Jovan Stanković

Personal information
- Full name: Jovan Stanković
- Date of birth: 4 March 1971 (age 55)
- Place of birth: Pirot, SFR Yugoslavia
- Height: 1.83 m (6 ft 0 in)
- Position: Midfielder

Senior career*
- Years: Team / Apps / (Gls)
- 1989–1991: Radnički Pirot / 36 / (9)
- 1991–1992: Radnički Niš / 18 / (6)
- 1992–1996: Red Star Belgrade / 63 / (3)
- 1992: → Radnički Niš (loan) / 17 / (1)
- 1995: → Radnički Beograd (loan) / 7 / (0)
- 1996–2001: Mallorca / 164 / (17)
- 2001: Marseille / 6 / (0)
- 2001–2003: Atlético Madrid / 52 / (1)
- 2003–2004: Mallorca / 11 / (0)
- 2004–2005: Lleida / 26 / (1)
- Total:  / 400 / (38)

International career
- 1998–2000: FR Yugoslavia / 10 / (0)

Managerial career
- 2007: Beira-Mar (assistant)
- 2009–2010: Atlético Baleares (assistant)
- 2014: Sinđelić Beograd
- 2015–2017: Red Star (youth)
- 2017: Iskra Danilovgrad
- 2020–2021: San Fernando

= Jovan Stanković =

Serbian footballer

Jovan Stanković (Јован Станковић; born 4 March 1971) is a Serbian former football manager and former player who played as a left midfielder.

He spent the better part of his career with Red Star Belgrade and in Spain, most notably with Mallorca – he played a full decade in the latter country, also representing two other clubs.

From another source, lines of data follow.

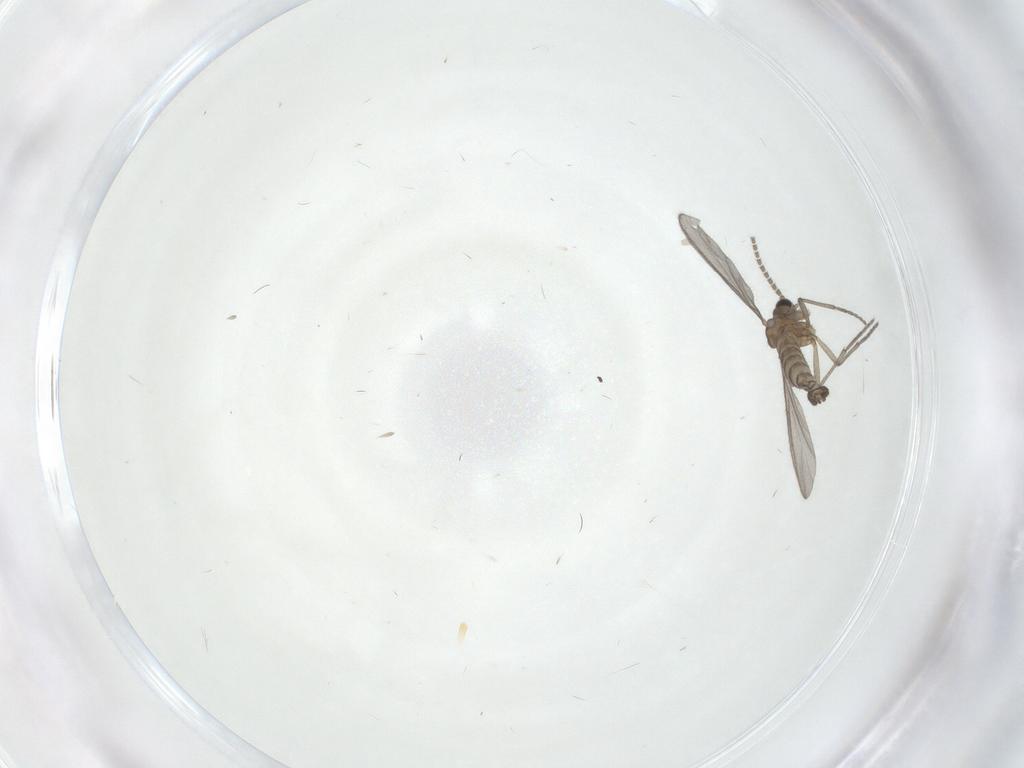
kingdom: Animalia
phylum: Arthropoda
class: Insecta
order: Diptera
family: Sciaridae
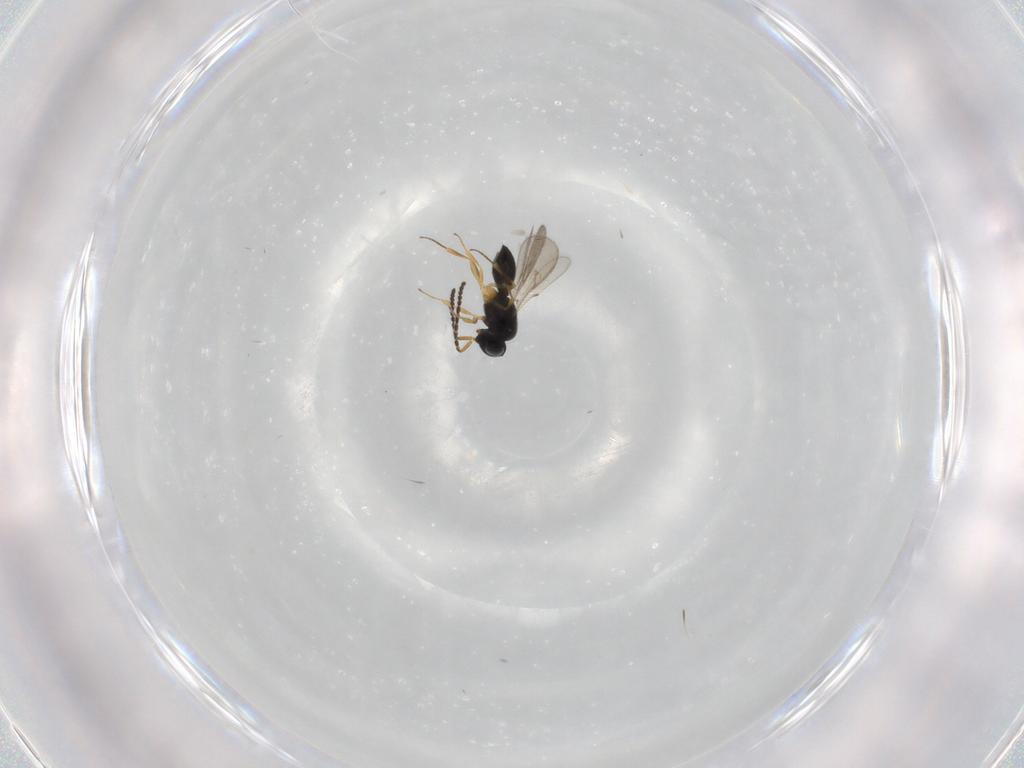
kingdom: Animalia
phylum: Arthropoda
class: Insecta
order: Hymenoptera
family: Scelionidae
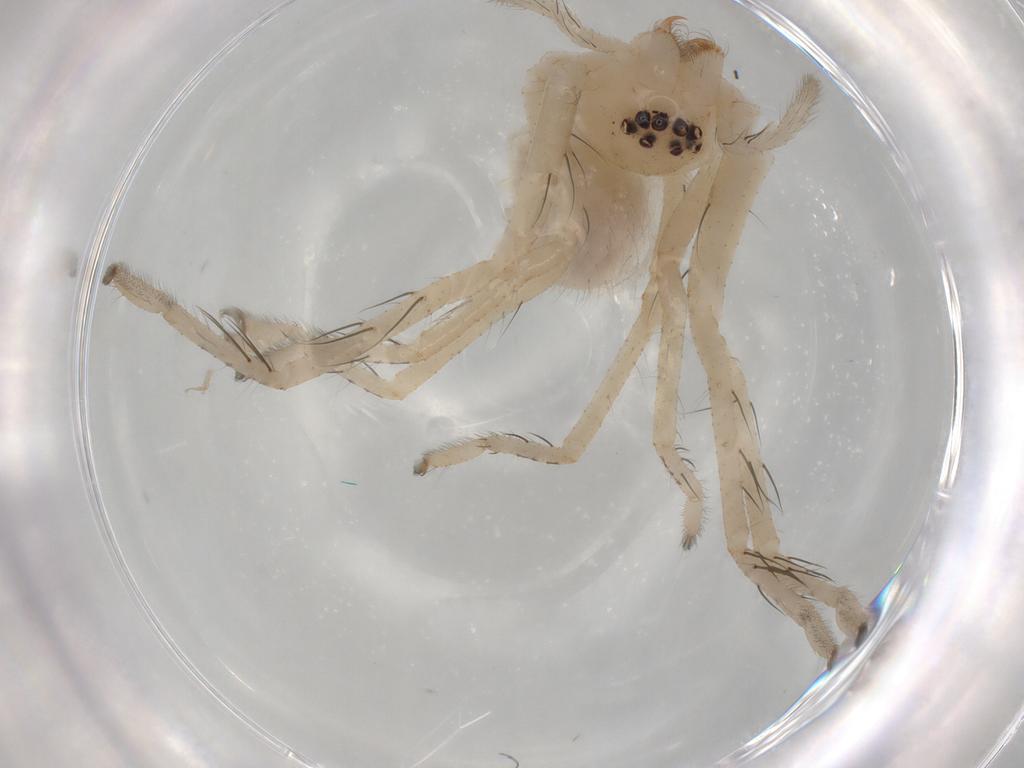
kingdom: Animalia
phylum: Arthropoda
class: Arachnida
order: Araneae
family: Sparassidae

Stanković represented FR Yugoslavia at Euro 2000.

==Club career==
Stanković was born in Pirot, Socialist Federal Republic of Yugoslavia. Amongst other clubs, he played for Red Star Belgrade, Olympique de Marseille in France and RCD Mallorca and Atlético Madrid in Spain.

In 1998–99's Mallorca, Stanković contributed with four La Liga goals in 36 matches and several assists as the Balearic Islands side finished third and qualified to the UEFA Champions League. He scored in the subsequent third qualifying round against Molde FK through a penalty, but the 1–1 home draw eliminated the hosts on the away goals rule.

After being an instrumental unit in helping Atlético promote from Segunda División in the 2001–02 season, Stanković retired at the end of 2004–05 at the age of 34, following a spell with Catalonia's UE Lleida also in that tier. He later worked as an assistant manager to former Mallorca teammate Paco Soler, first in S.C. Beira-Mar (Portugal) then lowly CD Atlético Baleares.

As a head coach, Stanković was in charge of several teams in his country. He moved back to Spain in 2020, after being named manager of Segunda División B side San Fernando CD.

==International career==
Stanković was a FR Yugoslavia international during two years, and was a participant at the UEFA Euro 2000 for a total of ten caps. His debut came on 23 September 1998, in a 1–1 friendly draw with Brazil.